--- Data to examine Enclosed Below ---

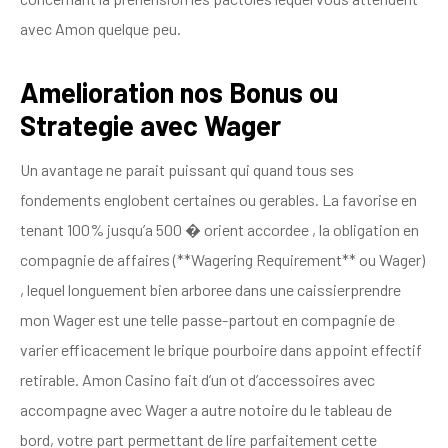
avec Amon quelque peu.
Amelioration nos Bonus ou
Strategie avec Wager
Un avantage ne parait puissant qui quand tous ses
fondements englobent certaines ou gerables. La favorise en
tenant 100% jusqu’a 500 � orient accordee , la obligation en
compagnie de affaires (**Wagering Requirement** ou Wager)
, lequel longuement bien arboree dans une caissierprendre
mon Wager est une telle passe-partout en compagnie de
varier efficacement le brique pourboire dans appoint effectif
retirable. Amon Casino fait d’un ot d’accessoires avec
accompagne avec Wager a autre notoire du le tableau de
bord, votre part permettant de lire parfaitement cette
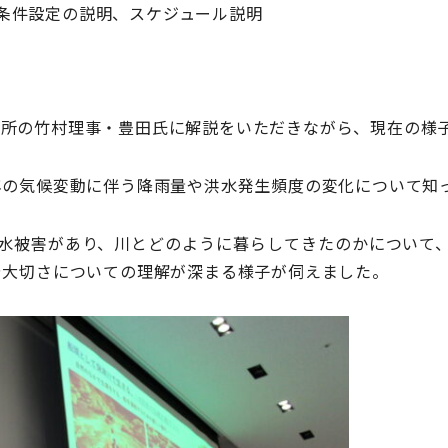
条件設定の説明、スケジュール説明
役所の竹村理事・豊田氏に解説をいただきながら、現在の様子
年の気候変動に伴う降雨量や洪水発生頻度の変化について知
水被害があり、川とどのように暮らしてきたのかについて
や大切さについての理解が深まる様子が伺えました。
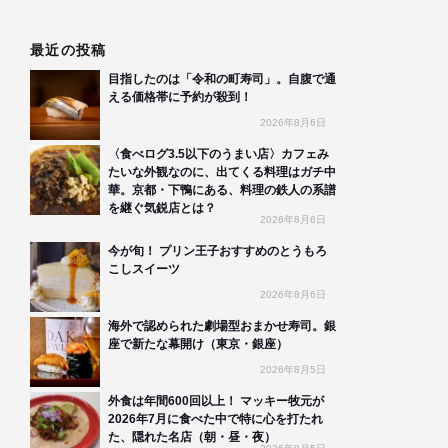
最近の投稿
目指したのは「令和の町寿司」。自腹で通
える価格帯に予約が殺到！
2026年8月6日
〈食べログ3.5以下のうまい店〉カフェみ
たいな外観なのに、出てくる料理はガチ中
華。京都・下鴨にある、料理の鉄人の系譜
を継ぐ気鋭店とは？
2026年8月6日
今が旬！ プリン王子おすすめのとうもろ
こしスイーツ
2026年8月6日
海外で認められた劇場型おまかせ寿司。銀
座で新たな幕開け（東京・銀座）
2026年8月5日
外食は年間600回以上！ マッキー牧元が
2026年7月に食べた中で特に心を打たれ
た、隠れた名店（朝・昼・夜）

--- End of Enclosed Data to examine ---

How many of the lines above contain the string "Wager"? Reply with the number only.

4